Consider that: not one heckle was recorded, in jest or otherwise. That is taking respectful restraint to its limit.

And as far as the French go, can you imagine them resorting to loud-mouthed ridicule or even bellowing the golf gallery’s favourite absurdity, “mashed potato!”? True, some wag may holler “puree de pommes de terre!”, but it would be funny.

And there is the point. Because the American taunts are very rarely humorous; they are simply annoying. Yet that is no reason to fling the buffoons out on their ears, after they have been encouraged to pay hundreds on tickets, burgers and hooch.

So what if some idiot wished ill on Thomas’s game in Florida last Sunday? He did not do so when he was in mid-swing, did not use any flagrant language. Thomas was on his way to a £1 million payday, which he celebrated with a very audible “f---, yeah”. Suck it up.
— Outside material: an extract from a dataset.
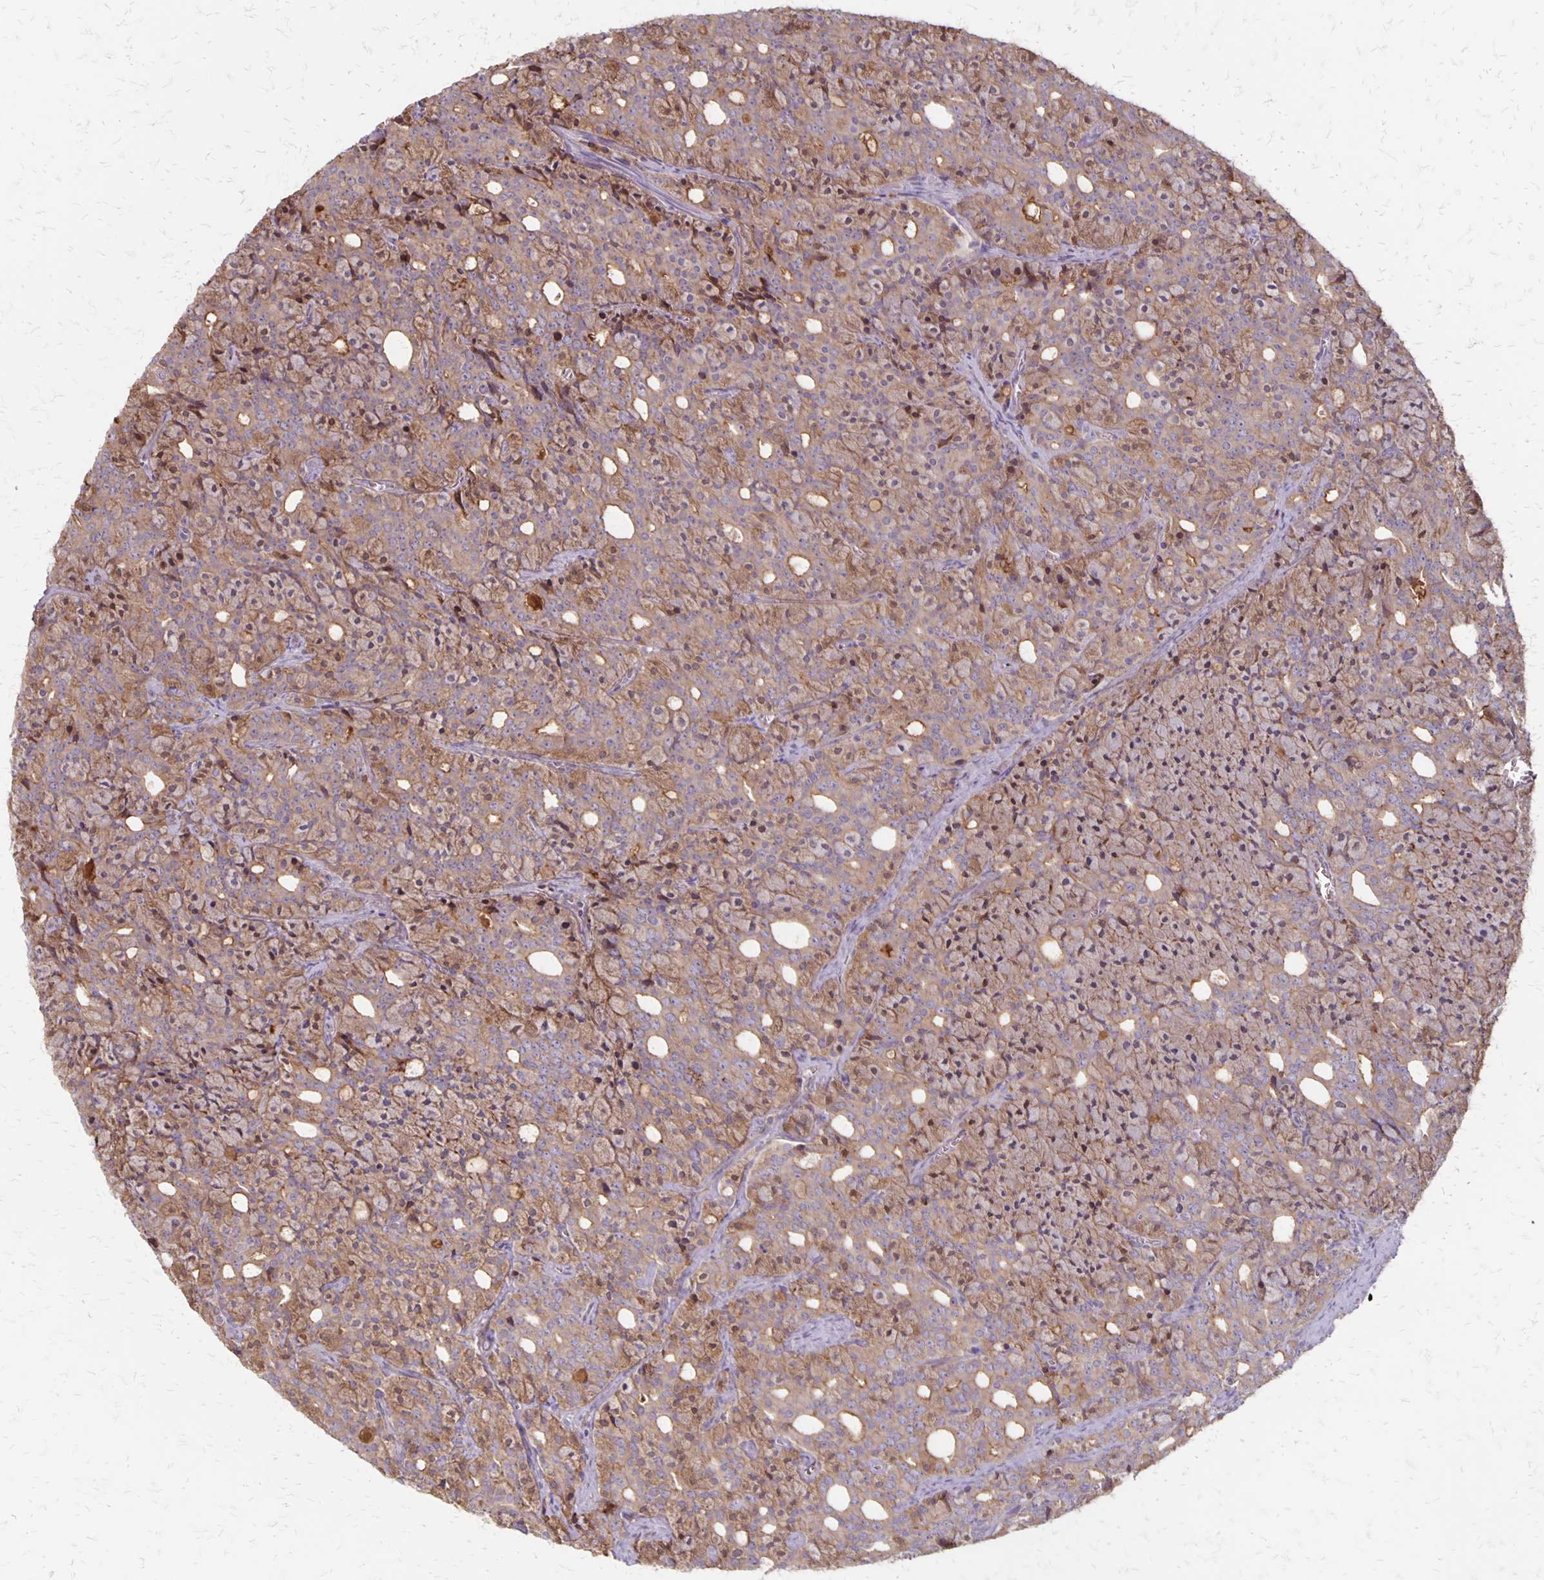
{"staining": {"intensity": "moderate", "quantity": ">75%", "location": "cytoplasmic/membranous,nuclear"}, "tissue": "prostate cancer", "cell_type": "Tumor cells", "image_type": "cancer", "snomed": [{"axis": "morphology", "description": "Adenocarcinoma, High grade"}, {"axis": "topography", "description": "Prostate"}], "caption": "This micrograph exhibits immunohistochemistry staining of adenocarcinoma (high-grade) (prostate), with medium moderate cytoplasmic/membranous and nuclear expression in about >75% of tumor cells.", "gene": "PROM2", "patient": {"sex": "male", "age": 84}}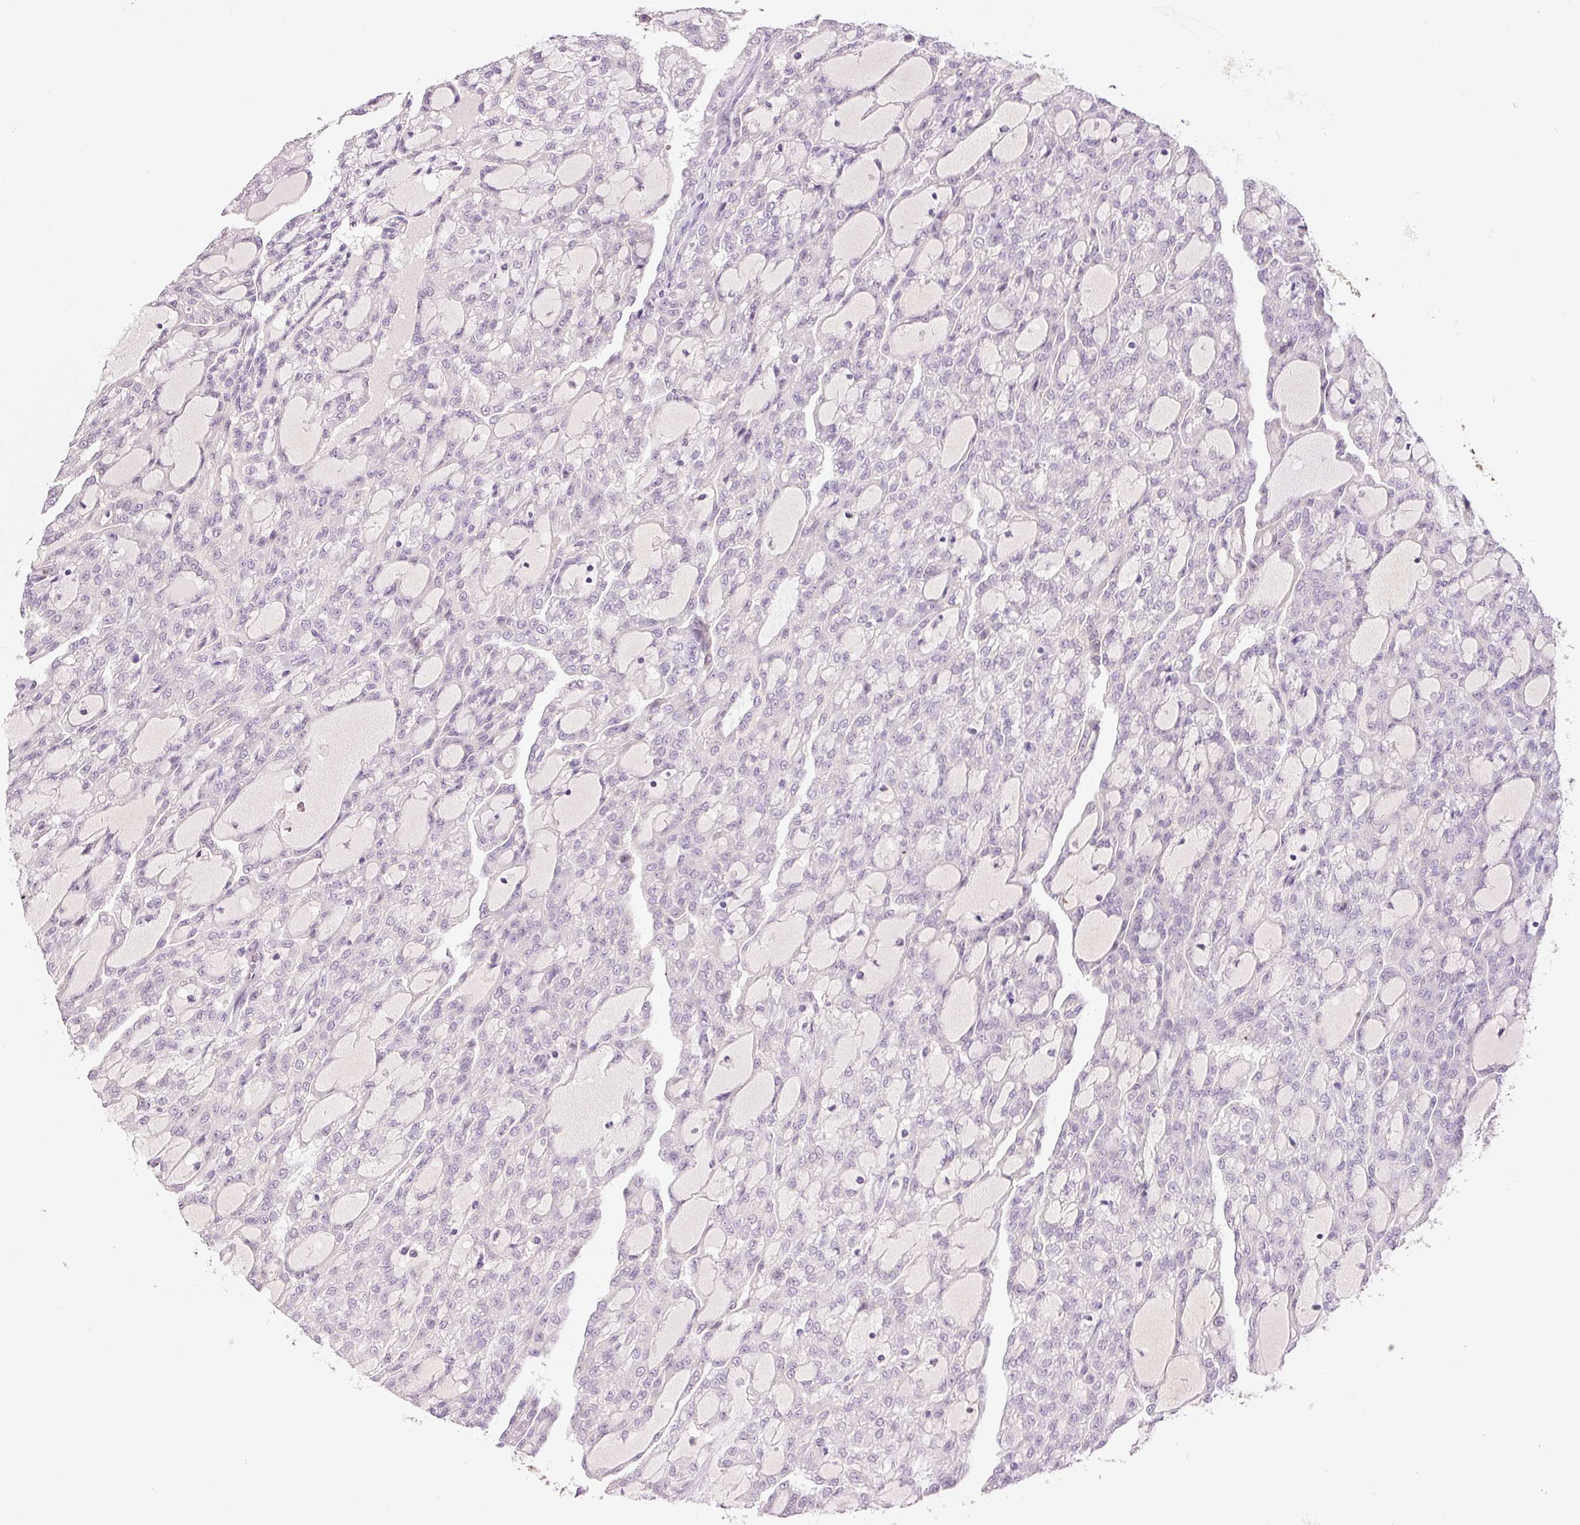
{"staining": {"intensity": "negative", "quantity": "none", "location": "none"}, "tissue": "renal cancer", "cell_type": "Tumor cells", "image_type": "cancer", "snomed": [{"axis": "morphology", "description": "Adenocarcinoma, NOS"}, {"axis": "topography", "description": "Kidney"}], "caption": "An immunohistochemistry photomicrograph of adenocarcinoma (renal) is shown. There is no staining in tumor cells of adenocarcinoma (renal).", "gene": "TMEM37", "patient": {"sex": "male", "age": 63}}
Good on Thomas, he has since said sorry for being so precious, but golf might ask why it is up to the pros to deem who gets to leave prematurely. It should not be their decision, and the fact it is makes them look like divas who must not be upset. Alas, some of their number are just that.

Thomas is actually one of the good guys, but a few days earlier he whacked a ball into the throng without shouting “fore” and left a man bleeding profusely. No punishment for the pro and a signed glove for the victim.

Even the penitent Thomas agreed it did not seem a fair deal. But that is being a golf fan for you. Mouth shut, wallets open, be thankful for what you receive.